Query execution is too long [time=7103 ms, sql='SELECT
COUNT(PRODUCT__Z0._KEY) __C0_0
FROM "productCache".IGNITEPRODUCT PRODUCT__Z0
WHERE POSITION('Z', PRODUCT__Z0.MANUFACTURERCODE) > 0', plan=
SELECT
    COUNT(PRODUCT__Z0._KEY) AS __C0_0
FROM "productCache".IGNITEPRODUCT PRODUCT__Z0
    /* "productCache".IGNITEPRODUCT_MANUFACTURERCODE_IDX */
WHERE POSITION('Z', PRODUCT__Z0.MANUFACTURERCODE) > 0
, parameters=[]]
, parameters=[]]

Can somebody help/offer an alternative?



--
View this message in context: http://apache-ignite-users.70518.x6.nabble.com/SQL-query-is-slow-tp16475.html
Sent from the Apache Ignite Users mailing list archive at Nabble.com.

Re: SQL query is slow

Posted by Vladimir Ozerov <vo...@gridgain.com>.

Hi Mihaela,

Index is not used in your case because you specify function-based
condition.

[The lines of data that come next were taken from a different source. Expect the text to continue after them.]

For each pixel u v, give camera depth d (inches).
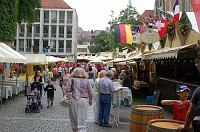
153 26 576.7
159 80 577.0
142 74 941.8
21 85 773.3
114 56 1657.2
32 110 488.1
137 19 1525.6
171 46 575.5
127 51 1341.0
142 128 246.5
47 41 2810.0
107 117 382.0
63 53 2819.9
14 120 413.4
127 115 466.9
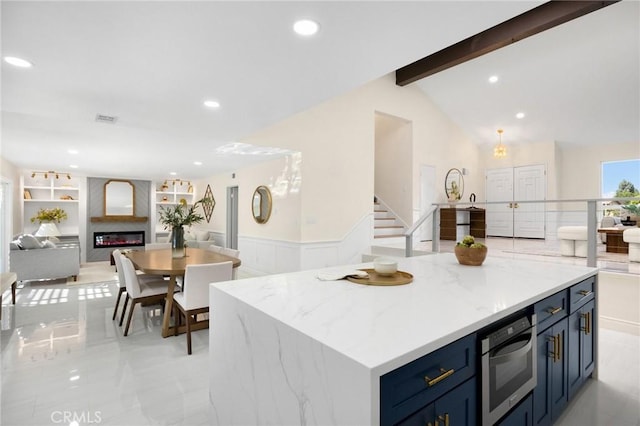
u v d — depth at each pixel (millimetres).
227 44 2080
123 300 4668
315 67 2418
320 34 1978
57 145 4820
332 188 5785
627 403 2189
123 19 1792
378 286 1730
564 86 6082
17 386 2352
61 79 2578
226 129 4082
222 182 8008
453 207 7164
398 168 7387
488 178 8844
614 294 3570
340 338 1040
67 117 3545
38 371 2574
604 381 2479
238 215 7211
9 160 6020
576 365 2174
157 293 3504
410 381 986
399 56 2252
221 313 1636
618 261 4016
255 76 2562
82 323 3703
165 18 1793
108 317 3924
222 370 1629
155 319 3863
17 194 6844
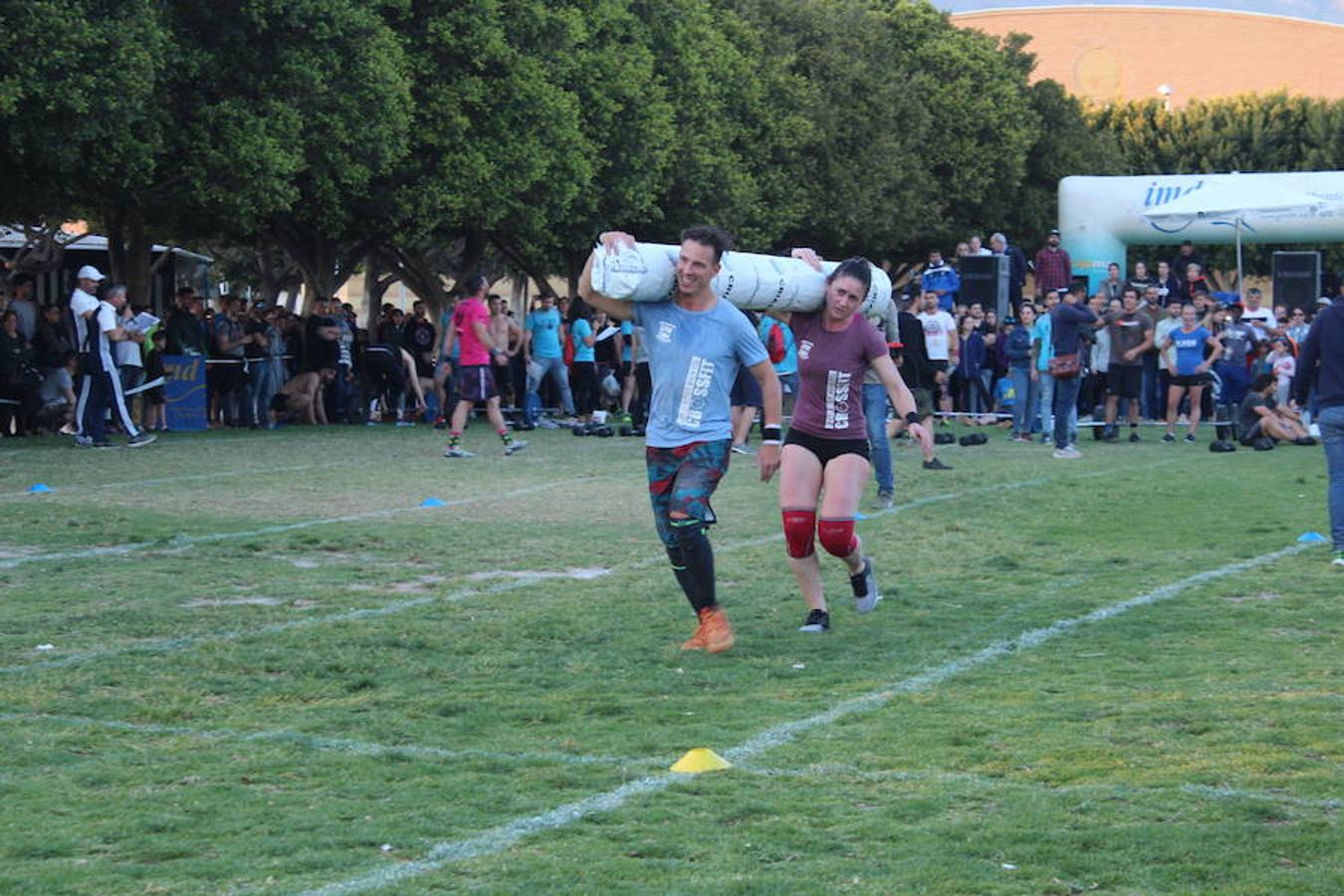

Usually this is resolved by adding functional index, but Ignite
doesn't support it at the moment unfortunately. Is it possible to
"materialize" the condition "POSITION ('Z',manufacturerCode)>0" as
additional attribute and add an index on it? In this case SQL would look
like this and index will be used:

SELECT COUNT(_KEY) FROM IgniteProduct AS product
WHERE manufacturerCodeZ=1

Another important thing is selectivity - which fraction of records fall
under this condition?
Also I would recommend to change "COUNT(_KEY)" to "COUNT(*)".

Vladimir.

On Tue, Aug 29, 2017 at 6:05 PM, Andrey Mashenkov <
andrey.mashenkov@gmail.com> wrote:

> It is possible returned dataset is too large and cause high network
> pressure that results in large query execution time.
>
> There is no recommendation for grid nodes count.
> Simple SQL queries can work slower on large grid as most of time is spent
> in inter-node communication.
> Heavy SQL queries may show better results on larger grid as every node
> will have smaller dataset.
>
> You can try to look at page memory statistics [1] to get estimate numbers.
>
> Really, there is an issue with large OFFSET as Ignite can't just skip
> entries and have to fetch all of them from nodes.
> OFFSET makes no sense without ORDER as Ignite fetch rows from other nodes
> in async way and row order should be preserved between such queries.
> OFFSET applies on query initiator node (reduce side) after results merged
> as there is no way to understand on map side what rows should be skiped.
>
>
> Looks like underlying H2 tries to use index scan, but I don't think index
> can help in case of functional condition.
> You can try to make Ignite to have inline values in index or use separate
> field with smaller type that can be inlined. By default, index inlining is
> enabled for 10 byte length values.
> See IGNITE_MAX_INDEX_PAYLOAD_SIZE_DEFAULT system property docs and [2].
>
> [1] https://apacheignite.readme.io/v2.1/docs/memory-metrics
> [2] https://issues.apache.org/jira/browse/IGNITE-6060
>
> On Tue, Aug 29, 2017 at 3:59 PM, mhetea <mi...@gmail.com> wrote:
>
>> Thank you for your response.
>> I used query parallelizm and the time reduced to ~2.3s, which is still too
>> much.
>> Regarding 1. is there any documentation about configuration parameters
>> (recommended number of nodes, how much data should be stored on each
>> node).
>> We currently have 2 nodes with 32GB RAM each. Every 1 million records from
>> our cache occupy about 1GB (is there a way to see how much memory a cache
>> actually occupies? we look now at the Allocated next memory segment log
>> info)
>> For 3. it seems that the index is hit  from the execution plan:
>>  /* "productCache".IGNITEPRODUCT_MANUFACTURERCODE_IDX */
>> No?
>>
>> We have this issue also when we use a large OFFSET (we execute this kind
>> of
>> query because we want paginated results)
>>
>> Also, this cache will be updated frequently so we expect it to grow in
>> size.
>>
>> Thank you!
>>
>>
>>
>> --
>> View this message in context: http://apache-ignite-users.705
>> 18.x6.nabble.com/SQL-query-is-slow-tp16475p16487.html
>> Sent from the Apache Ignite Users mailing list archive at Nabble.com.
>>
>
>
>
> --
> Best regards,
> Andrey V. Mashenkov
>

Re: SQL query is slow

Posted by Andrey Mashenkov <an...@gmail.com>.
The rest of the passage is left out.